FIA: Jean Todt, faworyt?

Jean Todt, po Ari Vatanenie, jest kandydatem na prezydenta FIA. Nazywany przez Maxa Mosleya Francuz nie ma jednak w swojej grze samych mocnych stron.

opublikowany 16/07/2009 à 15:50

Artykuł wstępny

0 Zobacz komentarze)

FIA: Jean Todt, faworyt?

Si la Formuła 1 zajmuje dużo miejsca, nie jest to jedyna dyscyplina zainteresowana nazwiskiem przyszłego prezydenta Międzynarodowej Federacji Samochodowej. Biorąc jednak pod uwagę kwoty, o które chodzi i popularność F1, to ta ostatnia będzie najbardziej uważna w kwestii nominacji Maxa Mosleya. Ponieważ ten przez dwadzieścia lat będzie sprawiał trudności zespołom F1, które nigdy nie trzymały Brytyjczyka w swoich sercach. Po wyjaśnieniu, że Max Mosley nie będzie kontynuował swojej misji po zakończeniu tej kadencji, z niecierpliwością oczekuje się nazwiska jego następcy.

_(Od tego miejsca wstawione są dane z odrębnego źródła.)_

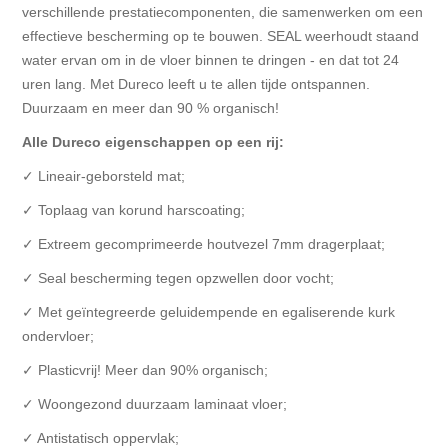
verschillende prestatiecomponenten, die samenwerken om een
effectieve bescherming op te bouwen. SEAL weerhoudt staand
water ervan om in de vloer binnen te dringen - en dat tot 24
uren lang. Met Dureco leeft u te allen tijde ontspannen.
Duurzaam en meer dan 90 % organisch!
Alle Dureco eigenschappen op een rij:
✓ Lineair-geborsteld mat;
✓ Toplaag van korund harscoating;
✓ Extreem gecomprimeerde houtvezel 7mm dragerplaat;
✓ Seal bescherming tegen opzwellen door vocht;
✓ Met geïntegreerde geluidempende en egaliserende kurk
ondervloer;
✓ Plasticvrij! Meer dan 90% organisch;
✓ Woongezond duurzaam laminaat vloer;
✓ Antistatisch oppervlak;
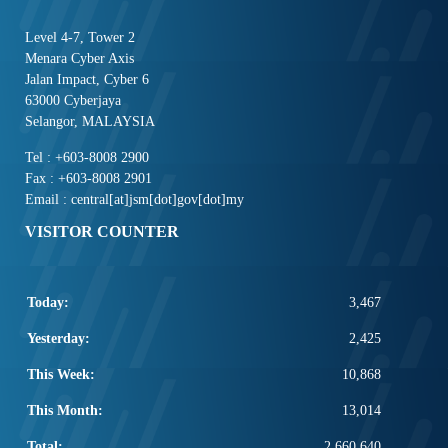
Level 4-7, Tower 2
Menara Cyber Axis
Jalan Impact, Cyber 6
63000 Cyberjaya
Selangor, MALAYSIA
Tel : +603-8008 2900
Fax : +603-8008 2901
Email : central[at]jsm[dot]gov[dot]my
VISITOR COUNTER
Today:
3,467
Yesterday:
2,425
This Week:
10,868
This Month:
13,014
Total:
2,660,640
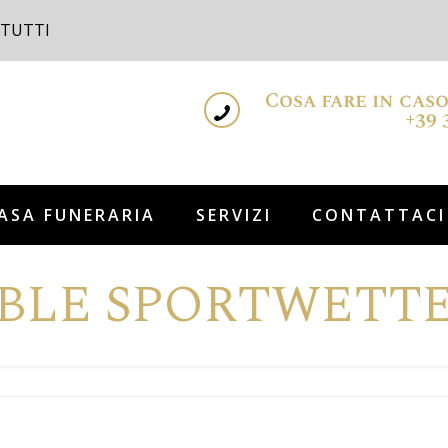
 TUTTI
Cosa fare in cas
+39 
ASA FUNERARIA
SERVIZI
CONTATTACI
BLE SPORTWETTE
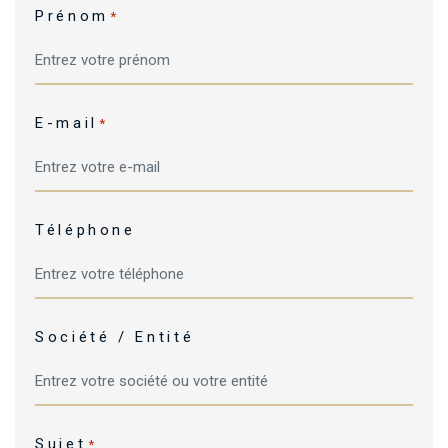
Prénom
*
E-mail
*
Téléphone
Société / Entité
Sujet
*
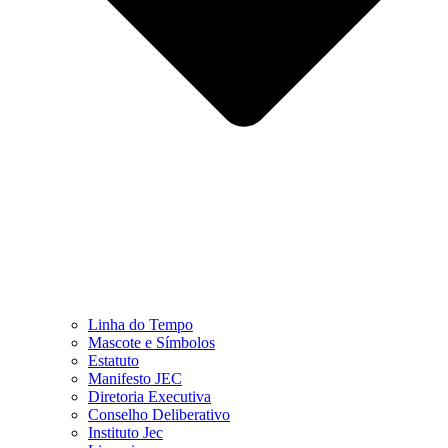
Linha do Tempo
Mascote e Símbolos
Estatuto
Manifesto JEC
Diretoria Executiva
Conselho Deliberativo
Instituto Jec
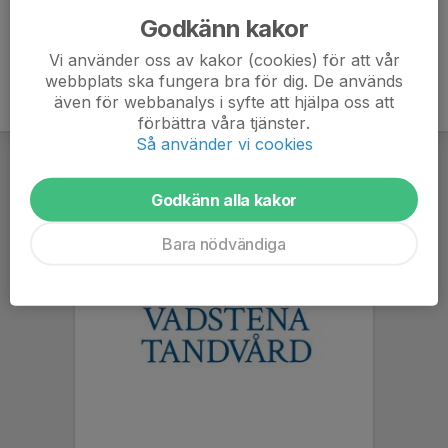
Godkänn kakor
Vi använder oss av kakor (cookies) för att vår
webbplats ska fungera bra för dig. De används
även för webbanalys i syfte att hjälpa oss att
förbättra våra tjänster.
Så använder vi cookies
Godkänn alla kakor
Bara nödvändiga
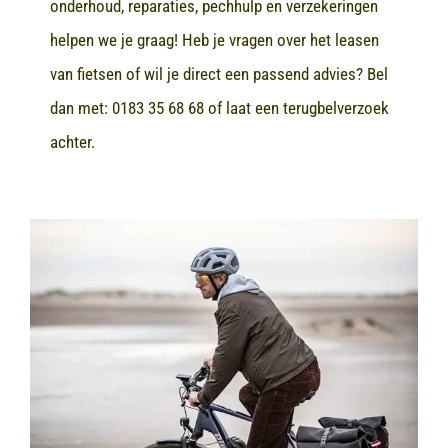
onderhoud, reparaties, pechhulp en verzekeringen
helpen we je graag! Heb je vragen over het leasen
van fietsen of wil je direct een passend advies? Bel
dan met:
0183 35 68 68
of laat een terugbelverzoek
achter.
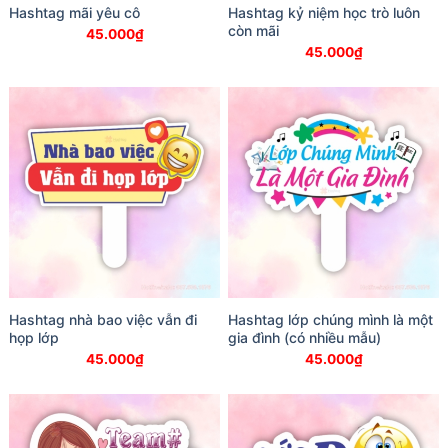
Hashtag mãi yêu cô
Hashtag kỷ niệm học trò luôn
còn mãi
45.000
₫
45.000
₫
Hashtag nhà bao việc vẫn đi
Hashtag lớp chúng mình là một
họp lớp
gia đình (có nhiều mẫu)
45.000
₫
45.000
₫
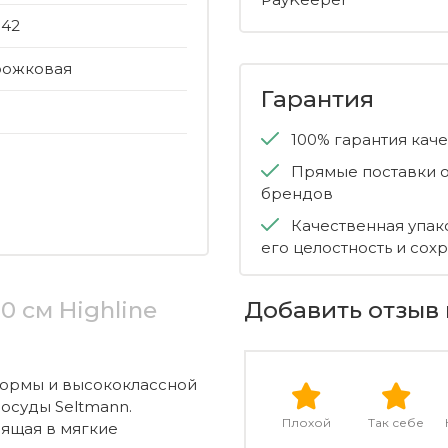
042
рожковая
Гарантия
100% гарантия кач
Прямые поставки о
брендов
Качественная упак
его целостность и сох
 см Highline
Добавить отзыв 
формы и высококлассной
осуды Seltmann.
Плохой
Так себе
дящая в мягкие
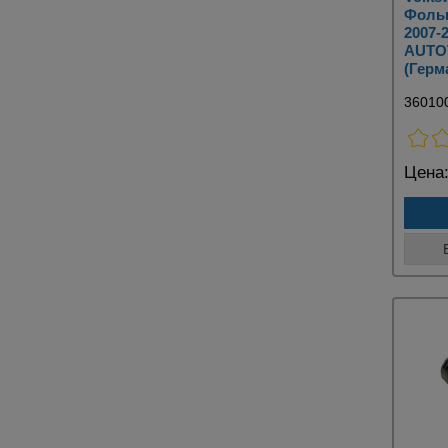
Фольк
2007-
AUTO
(Герм
36010
Цена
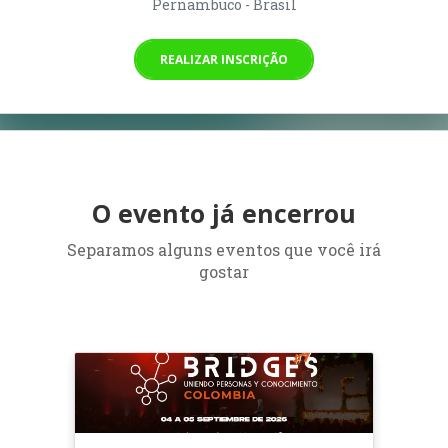
Pernambuco - Brasil
REALIZAR INSCRIÇÃO
O evento já encerrou
Separamos alguns eventos que você irá
gostar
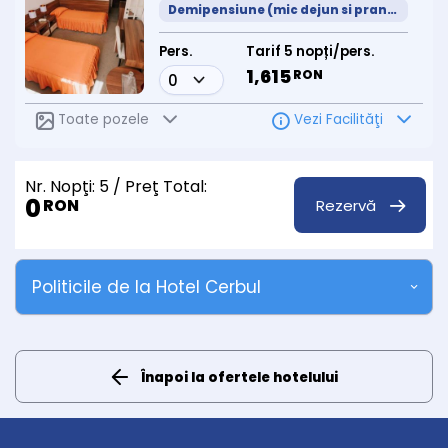
Demipensiune (mic dejun si pranz meniu prestabilit)
Pers.
Tarif 5 nopți/pers.
1,615
RON
Toate pozele
Vezi Facilităţi
Nr. Nopţi:
5
/ Preţ Total:
0
Rezervă
RON
Politicile de la Hotel Cerbul
Înapoi la ofertele hotelului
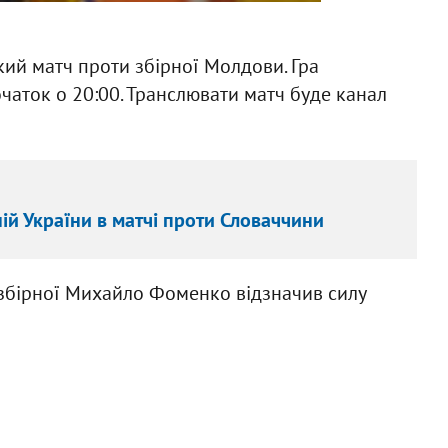
кий матч проти збірної Молдови. Гра
очаток о 20:00. Транслювати матч буде канал
ій України в матчі проти Словаччини
 збірної Михайло Фоменко відзначив силу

Jean Todt, który w czwartek oficjalnie zgłosił swoją kandydaturę, jako drugi, niecały tydzień po Ari Vatanienie, ogłasza swoje zamiary. Były dyrektor sportowy Peugeot en rallye a pod względem wytrzymałościowym jest późniejszy niż Ferrari w Formule 1, Auvergne ma dużą wiedzę na temat sportów motorowych. Jego doświadczenie na czele Stabilny, przerywany sześcioma tytułami konstruktorów i pięcioma tytułami kierowców w mistrzostwach świata F1, niewątpliwie stanowi wagę jego kandydatury. Jest to jednak również wada, ponieważ większość członków FOTA (Stowarzyszenia Zespołów Formuły 1) wyraziła chęć spotkania się z „niezależnym” prezydentem FIA.

Z tej strony Ari Vatanen wydaje się bliższy pragnieniom FOTA. Fin, rajdowy mistrz świata z 1981 r., mógł w ostatnich latach wyostrzyć swój zmysł polityczny jako poseł do Parlamentu Europejskiego. Vatanen rozpoczął już swoją kampanię, odwiedzając w zeszły weekend tor Nürburgring, aby zwiedzić padoki. Przy tej okazji mógł dać swoje pierwsze wywiady i podzielił się swoją wizją tego, czym powinien być sport motorowy. Jeśli Fin zdobył punkty, Jean Todt, pomimo preferencji Maxa Mosleya, musi teraz wziąć się do pracy, aby wrócić do wyścigu.